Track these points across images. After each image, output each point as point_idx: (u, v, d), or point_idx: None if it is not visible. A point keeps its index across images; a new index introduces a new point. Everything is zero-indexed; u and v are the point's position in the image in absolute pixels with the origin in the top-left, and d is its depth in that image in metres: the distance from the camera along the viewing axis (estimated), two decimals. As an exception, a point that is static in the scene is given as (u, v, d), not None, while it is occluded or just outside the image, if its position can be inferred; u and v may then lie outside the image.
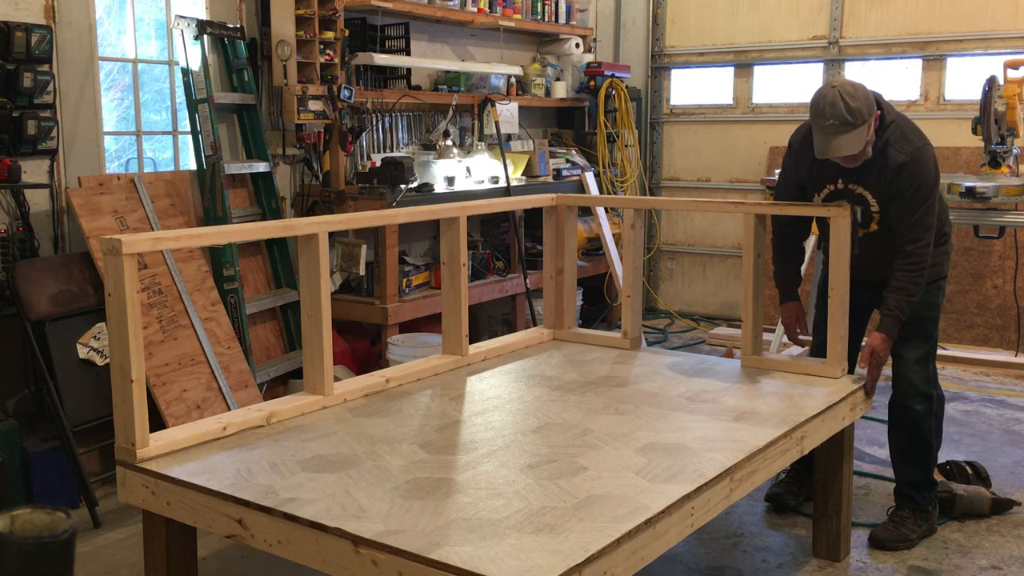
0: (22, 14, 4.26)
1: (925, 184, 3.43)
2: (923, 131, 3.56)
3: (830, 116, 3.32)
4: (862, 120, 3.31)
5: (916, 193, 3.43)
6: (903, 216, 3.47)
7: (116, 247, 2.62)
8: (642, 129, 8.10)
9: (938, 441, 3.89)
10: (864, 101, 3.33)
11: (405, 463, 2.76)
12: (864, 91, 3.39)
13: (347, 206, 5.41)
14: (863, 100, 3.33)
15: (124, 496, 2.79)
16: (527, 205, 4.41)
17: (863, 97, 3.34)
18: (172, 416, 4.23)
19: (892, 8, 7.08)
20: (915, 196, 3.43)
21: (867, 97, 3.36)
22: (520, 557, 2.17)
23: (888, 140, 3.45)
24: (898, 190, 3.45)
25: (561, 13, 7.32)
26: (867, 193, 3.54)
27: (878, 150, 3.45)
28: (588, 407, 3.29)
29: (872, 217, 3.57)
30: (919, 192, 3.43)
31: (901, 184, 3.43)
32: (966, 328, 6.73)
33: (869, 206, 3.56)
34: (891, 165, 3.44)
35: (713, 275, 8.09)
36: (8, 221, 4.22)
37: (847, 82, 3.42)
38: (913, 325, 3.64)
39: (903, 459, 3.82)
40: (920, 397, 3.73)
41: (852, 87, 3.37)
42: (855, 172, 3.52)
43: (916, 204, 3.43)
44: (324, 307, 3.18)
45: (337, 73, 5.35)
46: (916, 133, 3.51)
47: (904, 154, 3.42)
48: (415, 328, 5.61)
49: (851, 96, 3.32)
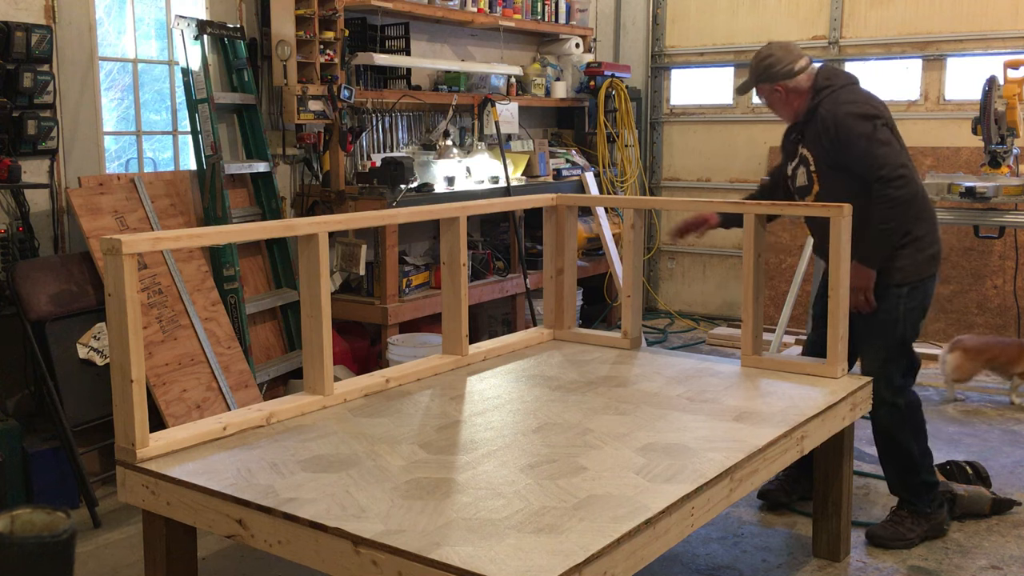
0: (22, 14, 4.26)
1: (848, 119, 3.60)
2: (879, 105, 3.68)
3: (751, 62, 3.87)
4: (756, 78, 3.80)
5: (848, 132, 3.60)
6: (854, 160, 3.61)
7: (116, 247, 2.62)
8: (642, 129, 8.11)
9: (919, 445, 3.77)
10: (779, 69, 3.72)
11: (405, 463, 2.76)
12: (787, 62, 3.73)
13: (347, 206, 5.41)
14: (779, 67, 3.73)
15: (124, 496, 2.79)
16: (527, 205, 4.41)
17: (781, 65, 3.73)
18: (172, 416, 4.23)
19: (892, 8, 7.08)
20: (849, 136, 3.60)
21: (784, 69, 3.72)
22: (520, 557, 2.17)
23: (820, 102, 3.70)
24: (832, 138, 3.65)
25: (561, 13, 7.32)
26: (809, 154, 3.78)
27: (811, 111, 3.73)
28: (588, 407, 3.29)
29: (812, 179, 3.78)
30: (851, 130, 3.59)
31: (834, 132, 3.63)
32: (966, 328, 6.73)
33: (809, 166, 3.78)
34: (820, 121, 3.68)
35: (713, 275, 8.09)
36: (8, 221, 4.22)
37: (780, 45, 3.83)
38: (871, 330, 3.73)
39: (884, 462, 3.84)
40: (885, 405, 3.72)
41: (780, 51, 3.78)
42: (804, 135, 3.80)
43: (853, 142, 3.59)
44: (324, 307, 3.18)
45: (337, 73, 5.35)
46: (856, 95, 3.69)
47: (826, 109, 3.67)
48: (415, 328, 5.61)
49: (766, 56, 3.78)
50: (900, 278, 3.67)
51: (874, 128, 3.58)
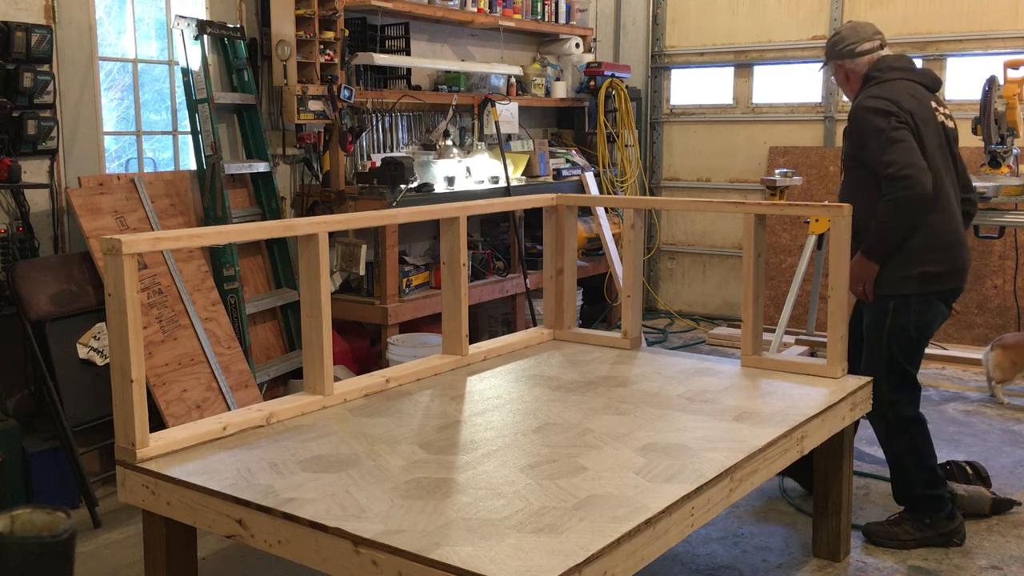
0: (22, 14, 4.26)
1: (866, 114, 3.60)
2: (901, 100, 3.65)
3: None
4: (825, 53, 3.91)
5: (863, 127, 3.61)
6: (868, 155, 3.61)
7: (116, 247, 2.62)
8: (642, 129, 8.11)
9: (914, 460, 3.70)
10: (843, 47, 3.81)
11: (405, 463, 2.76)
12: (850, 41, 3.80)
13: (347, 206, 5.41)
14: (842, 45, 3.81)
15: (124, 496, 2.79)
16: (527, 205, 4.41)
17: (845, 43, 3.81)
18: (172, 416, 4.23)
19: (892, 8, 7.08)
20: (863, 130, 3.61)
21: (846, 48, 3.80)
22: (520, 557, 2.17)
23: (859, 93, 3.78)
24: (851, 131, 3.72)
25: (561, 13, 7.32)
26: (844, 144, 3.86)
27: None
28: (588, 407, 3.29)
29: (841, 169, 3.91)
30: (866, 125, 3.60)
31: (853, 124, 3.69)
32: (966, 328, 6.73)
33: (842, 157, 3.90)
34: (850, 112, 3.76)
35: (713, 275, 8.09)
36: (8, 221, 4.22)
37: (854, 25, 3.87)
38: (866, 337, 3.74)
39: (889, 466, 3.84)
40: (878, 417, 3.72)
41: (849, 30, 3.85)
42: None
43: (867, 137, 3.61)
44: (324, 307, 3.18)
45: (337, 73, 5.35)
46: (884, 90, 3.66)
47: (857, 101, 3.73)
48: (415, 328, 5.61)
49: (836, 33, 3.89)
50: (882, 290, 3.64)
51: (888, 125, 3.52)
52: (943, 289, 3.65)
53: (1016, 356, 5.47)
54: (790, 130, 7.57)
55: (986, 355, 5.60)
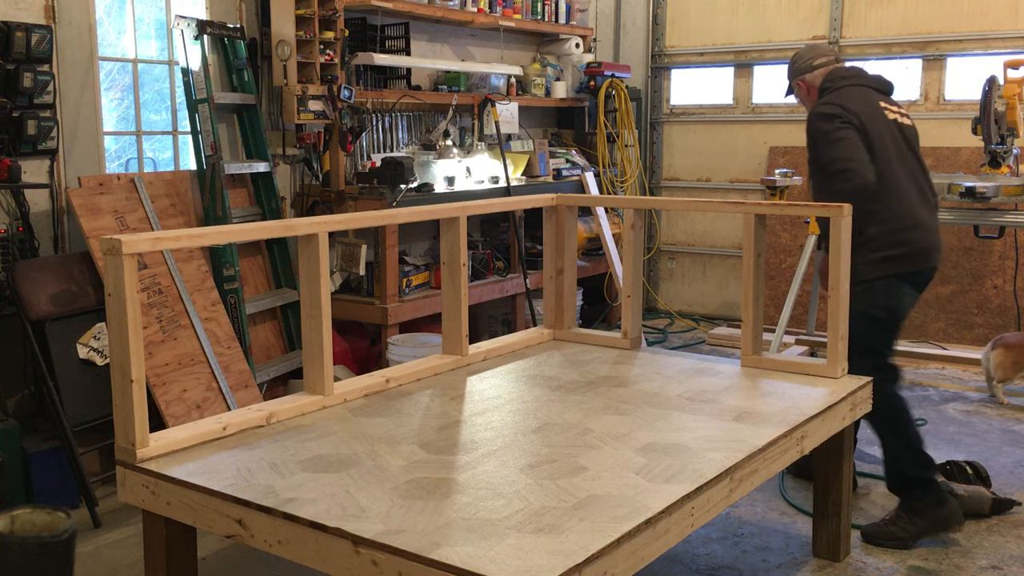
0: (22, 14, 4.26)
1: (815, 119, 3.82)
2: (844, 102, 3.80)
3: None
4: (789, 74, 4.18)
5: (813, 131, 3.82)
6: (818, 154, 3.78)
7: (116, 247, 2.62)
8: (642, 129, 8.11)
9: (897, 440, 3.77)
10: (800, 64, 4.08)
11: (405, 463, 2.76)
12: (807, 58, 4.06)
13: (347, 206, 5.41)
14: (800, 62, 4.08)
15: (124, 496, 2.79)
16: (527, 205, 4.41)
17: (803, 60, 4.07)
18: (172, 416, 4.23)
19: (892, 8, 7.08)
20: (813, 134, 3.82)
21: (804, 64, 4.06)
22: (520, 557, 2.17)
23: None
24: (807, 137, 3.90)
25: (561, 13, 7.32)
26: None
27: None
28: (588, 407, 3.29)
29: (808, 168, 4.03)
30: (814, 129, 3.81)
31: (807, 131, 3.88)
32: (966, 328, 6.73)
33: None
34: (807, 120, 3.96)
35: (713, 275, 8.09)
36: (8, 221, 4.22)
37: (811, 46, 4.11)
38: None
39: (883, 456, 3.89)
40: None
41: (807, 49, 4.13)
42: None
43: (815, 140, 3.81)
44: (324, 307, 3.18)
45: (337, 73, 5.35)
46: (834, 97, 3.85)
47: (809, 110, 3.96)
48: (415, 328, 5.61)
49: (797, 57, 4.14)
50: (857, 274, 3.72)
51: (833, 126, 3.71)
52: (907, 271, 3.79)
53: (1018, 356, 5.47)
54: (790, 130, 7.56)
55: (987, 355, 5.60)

☆ ☆ ☆ ☆ ☆ ☆ ☆

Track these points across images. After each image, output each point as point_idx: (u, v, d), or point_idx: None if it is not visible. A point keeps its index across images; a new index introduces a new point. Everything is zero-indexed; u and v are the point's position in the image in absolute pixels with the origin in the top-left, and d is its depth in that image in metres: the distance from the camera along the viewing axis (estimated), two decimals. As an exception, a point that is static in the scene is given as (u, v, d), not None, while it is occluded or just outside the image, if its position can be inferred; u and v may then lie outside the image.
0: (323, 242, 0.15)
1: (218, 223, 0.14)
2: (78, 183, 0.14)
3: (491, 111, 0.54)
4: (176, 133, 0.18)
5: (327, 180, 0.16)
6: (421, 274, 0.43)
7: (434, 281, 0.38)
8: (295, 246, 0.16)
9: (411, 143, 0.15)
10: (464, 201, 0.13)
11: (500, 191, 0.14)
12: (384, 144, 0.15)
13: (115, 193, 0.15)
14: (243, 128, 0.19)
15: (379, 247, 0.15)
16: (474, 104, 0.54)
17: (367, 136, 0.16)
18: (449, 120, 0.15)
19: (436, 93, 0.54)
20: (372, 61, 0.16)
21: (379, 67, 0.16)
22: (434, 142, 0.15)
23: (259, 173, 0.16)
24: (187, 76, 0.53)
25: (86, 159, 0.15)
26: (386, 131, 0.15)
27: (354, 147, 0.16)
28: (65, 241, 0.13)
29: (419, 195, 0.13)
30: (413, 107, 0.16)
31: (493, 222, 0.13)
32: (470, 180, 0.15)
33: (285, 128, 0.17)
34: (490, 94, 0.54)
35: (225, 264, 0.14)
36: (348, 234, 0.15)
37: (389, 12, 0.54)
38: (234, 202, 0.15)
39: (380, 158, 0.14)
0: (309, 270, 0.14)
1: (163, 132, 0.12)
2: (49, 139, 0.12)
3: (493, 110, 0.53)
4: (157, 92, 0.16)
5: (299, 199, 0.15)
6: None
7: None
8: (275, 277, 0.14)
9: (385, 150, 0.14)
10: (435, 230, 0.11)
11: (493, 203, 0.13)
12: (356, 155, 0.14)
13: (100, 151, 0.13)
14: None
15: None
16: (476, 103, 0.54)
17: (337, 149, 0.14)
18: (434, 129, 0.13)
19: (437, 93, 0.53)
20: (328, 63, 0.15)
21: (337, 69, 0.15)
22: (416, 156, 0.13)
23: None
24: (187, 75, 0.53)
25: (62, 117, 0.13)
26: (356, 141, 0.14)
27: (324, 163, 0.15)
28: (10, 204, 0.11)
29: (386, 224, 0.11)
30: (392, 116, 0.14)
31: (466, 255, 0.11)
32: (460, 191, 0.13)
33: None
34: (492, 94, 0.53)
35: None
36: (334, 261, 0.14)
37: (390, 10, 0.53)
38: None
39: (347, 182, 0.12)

☆ ☆ ☆ ☆ ☆ ☆ ☆

With the line that has "24: (898, 190, 3.45)" as the first and the line that has "38: (913, 325, 3.64)" as the last, repeat exactly that run of lines above and no more.

24: (898, 190, 3.45)
25: (561, 13, 7.32)
26: (867, 193, 3.54)
27: (878, 150, 3.45)
28: (588, 407, 3.29)
29: (872, 217, 3.57)
30: (919, 192, 3.43)
31: (901, 184, 3.43)
32: (966, 328, 6.73)
33: (869, 206, 3.56)
34: (891, 165, 3.44)
35: (713, 275, 8.09)
36: (8, 221, 4.22)
37: (847, 82, 3.42)
38: (913, 325, 3.64)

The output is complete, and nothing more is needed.